Only lines with the word "middle" belong in the answer; copy them from the records below.
────────────────────
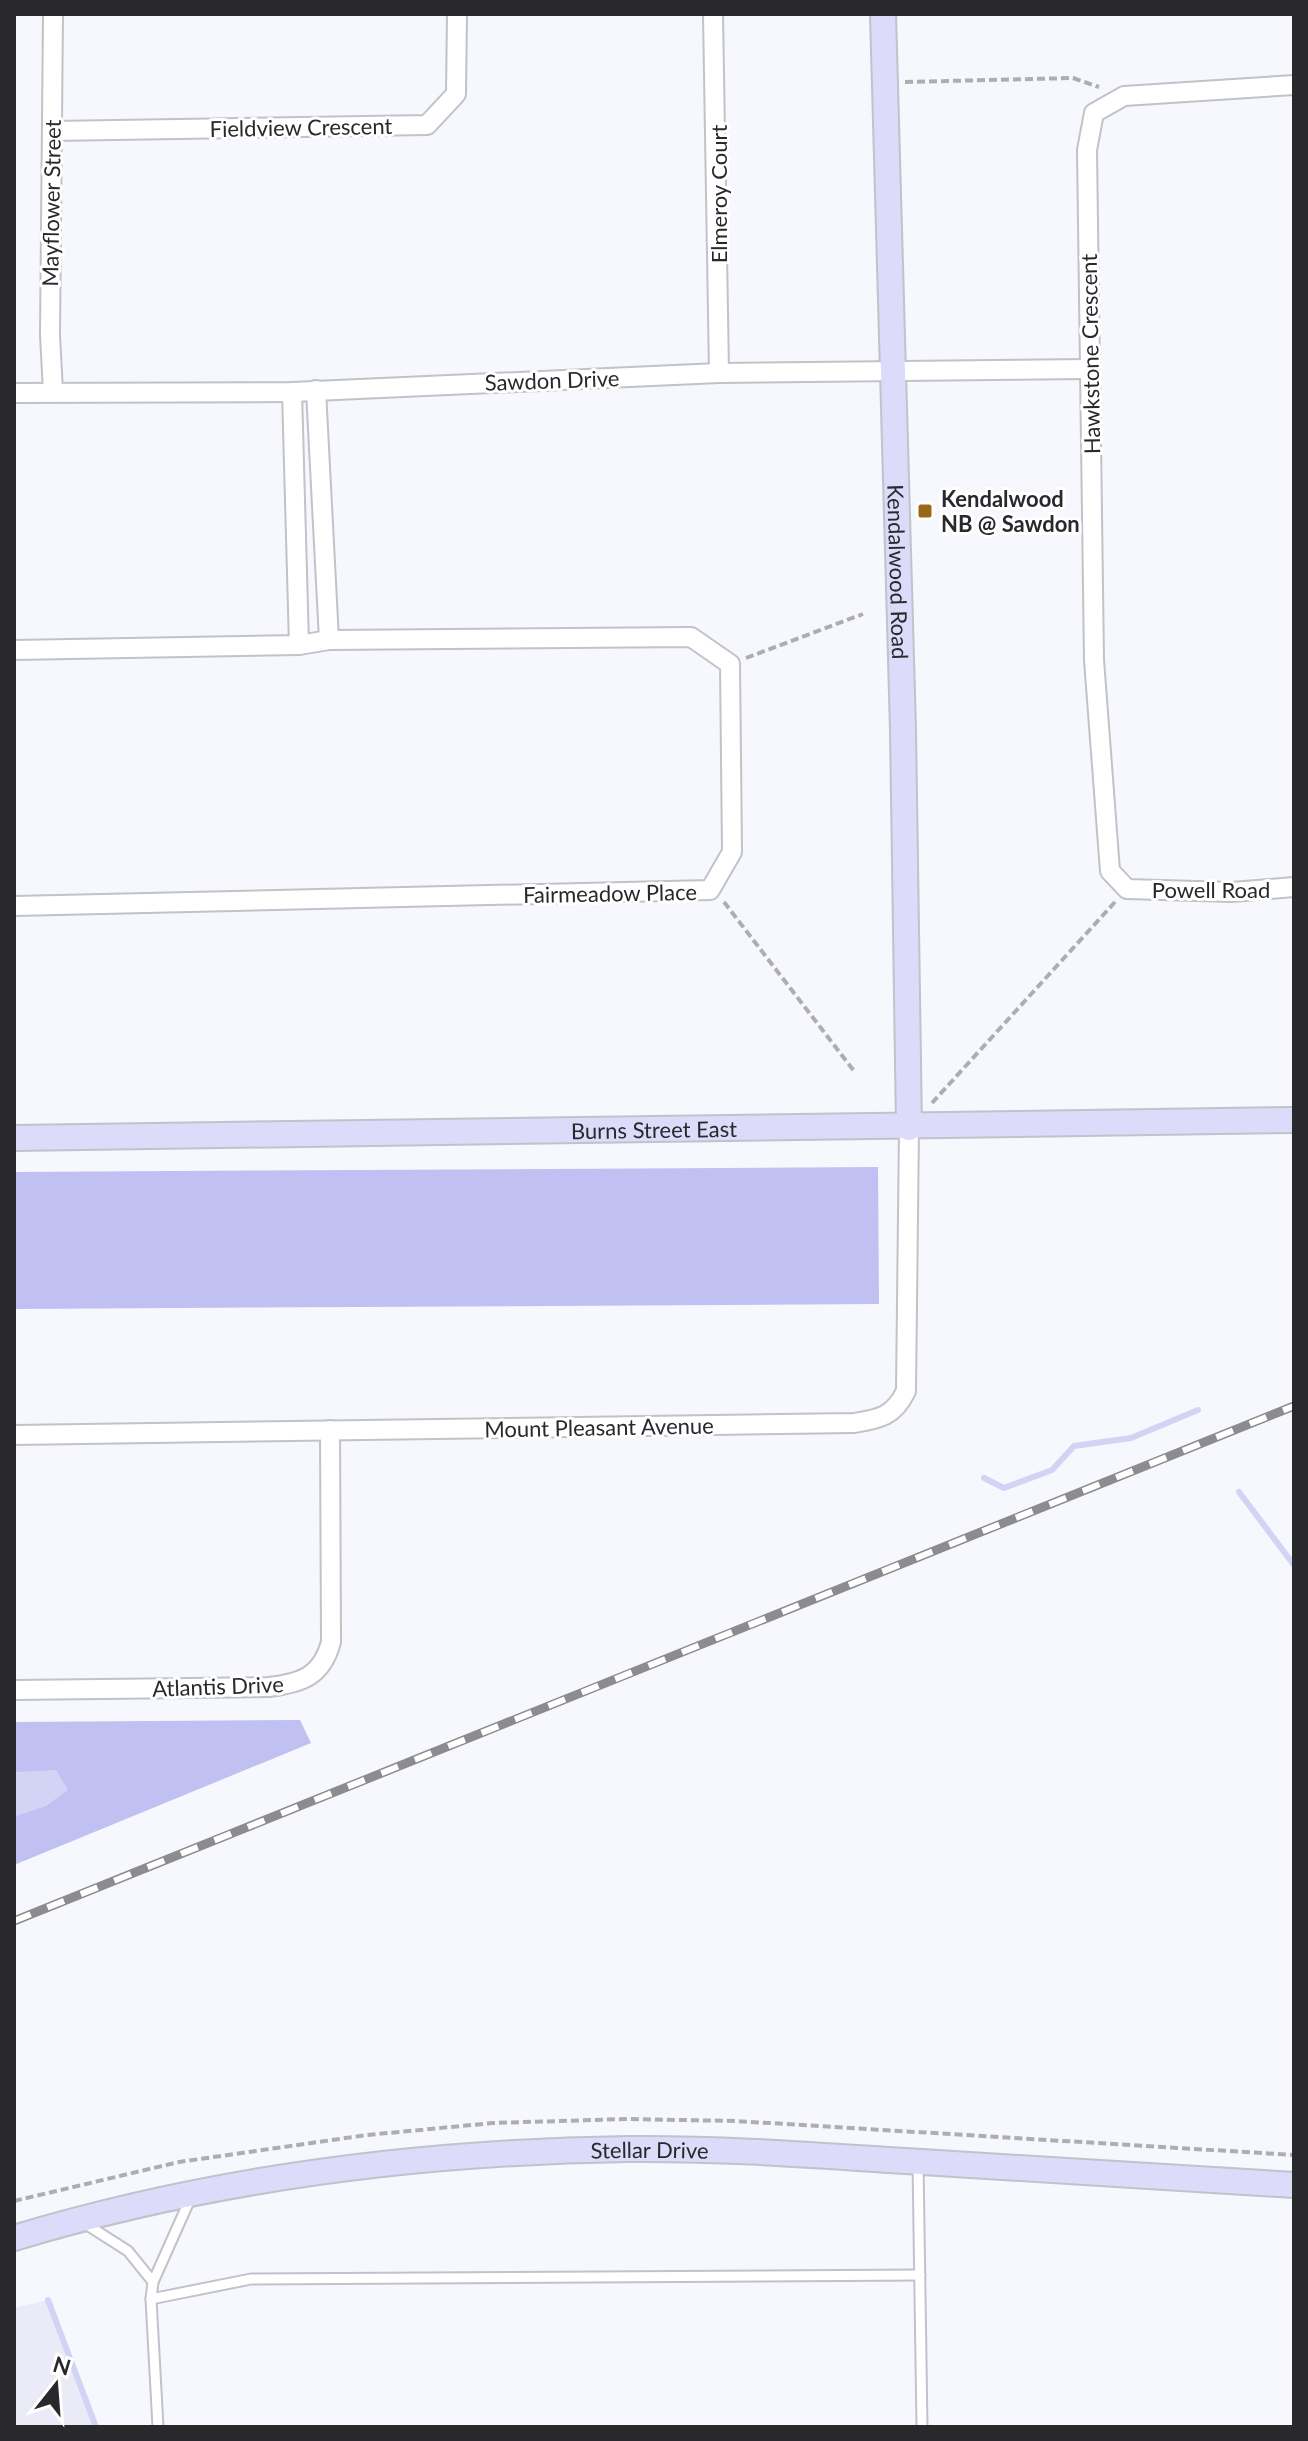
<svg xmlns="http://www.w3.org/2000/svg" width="1308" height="2441" viewBox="0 0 1308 2441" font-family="Lato,sans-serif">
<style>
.built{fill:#ebebf8}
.green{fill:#c0c0f2}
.water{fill:#d3d4f5}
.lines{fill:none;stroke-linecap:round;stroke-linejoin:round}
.stream{stroke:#d3d4f5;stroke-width:6}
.lane-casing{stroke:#c1c2ca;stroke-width:13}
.street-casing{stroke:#c1c2ca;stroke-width:22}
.secondary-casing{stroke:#c1c2ca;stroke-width:28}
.path{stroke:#adadb3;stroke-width:4;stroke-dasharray:8 4;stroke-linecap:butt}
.lane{stroke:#fff;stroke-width:9}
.street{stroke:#fff;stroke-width:18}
.secondary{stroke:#dddbfa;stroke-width:24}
.rail-casing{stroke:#8b8b90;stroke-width:9}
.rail{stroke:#fff;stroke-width:6;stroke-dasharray:18;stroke-linecap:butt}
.poi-dot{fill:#986919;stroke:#fff;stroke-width:3}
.labels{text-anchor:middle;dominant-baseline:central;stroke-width:6;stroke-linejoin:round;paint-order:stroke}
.street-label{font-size:22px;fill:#29292c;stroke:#fff}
.poi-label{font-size:22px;font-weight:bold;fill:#29292c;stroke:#fff;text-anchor:start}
</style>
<rect width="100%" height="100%" fill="#f7f7fe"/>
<path class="built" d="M 48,2300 L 48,2301 L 96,2427 L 14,2427 L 14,2308 Z"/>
<g class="green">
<path d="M 878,1167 L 879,1304 L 14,1309 L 14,1172 Z"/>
<path d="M 300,1720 L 311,1743 L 14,1865 L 14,1722 Z"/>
</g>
<path class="water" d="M 56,1770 L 68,1790 L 46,1806 L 14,1817 L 14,1772 Z"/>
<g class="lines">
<g class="stream">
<path d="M 984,1478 L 1004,1488 L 1052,1470 L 1074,1446 L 1131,1438 L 1198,1410"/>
<path d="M 1239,1492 L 1294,1565"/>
<path d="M 48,2300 L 96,2427"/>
</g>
<defs>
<g id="lane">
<path d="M 918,2162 L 922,2427"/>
<path d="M 84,2223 L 128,2251 L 153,2282 L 191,2197"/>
<path d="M 153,2282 L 151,2299 L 158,2427"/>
<path d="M 151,2299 L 251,2279 L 920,2275"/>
</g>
<g id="street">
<path d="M 713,14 L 719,373"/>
<path d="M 1294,85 L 1124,96 L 1094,113 L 1087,150 L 1094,660 L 1110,871 L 1127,889 L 1232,892 L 1294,887"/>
<path d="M 52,131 L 427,125 L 456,94 L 457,14"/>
<path d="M 316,390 L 329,640"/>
<path d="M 53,392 L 50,335 L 53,14"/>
<path d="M 292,392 L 299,645"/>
<path d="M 14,393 L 292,392 L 719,373 L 1090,369"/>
<path d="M 14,650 L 299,645 L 329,640 L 691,637 L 730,664 L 732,852 L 710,890 L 14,906"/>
<path d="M 14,1435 L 854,1423 C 880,1419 894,1416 906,1391 L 909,1128"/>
<path d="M 14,1690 L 269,1687 C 302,1683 322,1676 331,1642 L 330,1430"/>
</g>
<g id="secondary">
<path id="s1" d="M 883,14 L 903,730 L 909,1128"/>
<path id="s2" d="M 14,1138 L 1294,1120"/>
<path id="s3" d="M 14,2238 C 213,2178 420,2152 628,2149 C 720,2148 813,2155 906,2161 C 1035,2169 1165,2177 1294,2185"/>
</g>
</defs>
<use href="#lane" class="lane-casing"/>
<use href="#street" class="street-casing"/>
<use href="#secondary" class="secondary-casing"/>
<g class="path">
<path d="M 905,82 L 1073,78 L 1099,87"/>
<path d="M 746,658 L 863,614"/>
<path d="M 724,902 L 854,1071"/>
<path d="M 932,1103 L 1115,902"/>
<path d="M 14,2201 L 179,2162 L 367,2135 L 493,2123 L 627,2119 L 736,2121 L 1294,2155"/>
</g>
<use href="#lane" class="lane"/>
<use href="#street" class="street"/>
<use href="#secondary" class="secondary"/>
<defs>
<path id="rail" d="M 14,1921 L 1294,1406"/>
</defs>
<use href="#rail" class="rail-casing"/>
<use href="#rail" class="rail"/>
</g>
<rect class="poi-dot" x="917" y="503" width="16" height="16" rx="4"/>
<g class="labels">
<g class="street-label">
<text transform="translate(301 127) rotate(-1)">Fieldview Crescent</text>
<text transform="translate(718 194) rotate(-90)">Elmeroy Court</text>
<text transform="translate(51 203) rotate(-89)">Mayflower Street</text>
<text transform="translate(1090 354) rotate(-91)">Hawkstone Crescent</text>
<text transform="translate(552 380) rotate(-2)">Sawdon Drive</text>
<text stroke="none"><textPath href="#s1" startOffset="558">Kendalwood Road</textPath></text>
<text x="1211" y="889">Powell Road</text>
<text transform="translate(610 893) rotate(-1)">Fairmeadow Place</text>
<text stroke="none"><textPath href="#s2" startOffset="640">Burns Street East</textPath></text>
<text transform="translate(599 1427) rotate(-1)">Mount Pleasant Avenue</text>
<text transform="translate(218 1686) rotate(-2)">Atlantis Drive</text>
<text stroke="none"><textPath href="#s3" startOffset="644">Stellar Drive</textPath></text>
</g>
<g class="poi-label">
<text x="941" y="498">Kendalwood<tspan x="941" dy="25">NB @ Sawdon</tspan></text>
</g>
</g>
<rect width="1308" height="2441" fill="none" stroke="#29292c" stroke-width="32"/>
<g transform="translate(56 2385) rotate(17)" stroke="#ffffff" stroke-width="6" paint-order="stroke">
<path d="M0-6L14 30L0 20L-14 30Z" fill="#29292c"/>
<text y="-12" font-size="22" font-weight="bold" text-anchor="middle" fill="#29292c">N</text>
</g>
</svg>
────────────────────
## RESPONSE FOR THIS EXERCISE
.labels{text-anchor:middle;dominant-baseline:central;stroke-width:6;stroke-linejoin:round;paint-order:stroke}
<text y="-12" font-size="22" font-weight="bold" text-anchor="middle" fill="#29292c">N</text>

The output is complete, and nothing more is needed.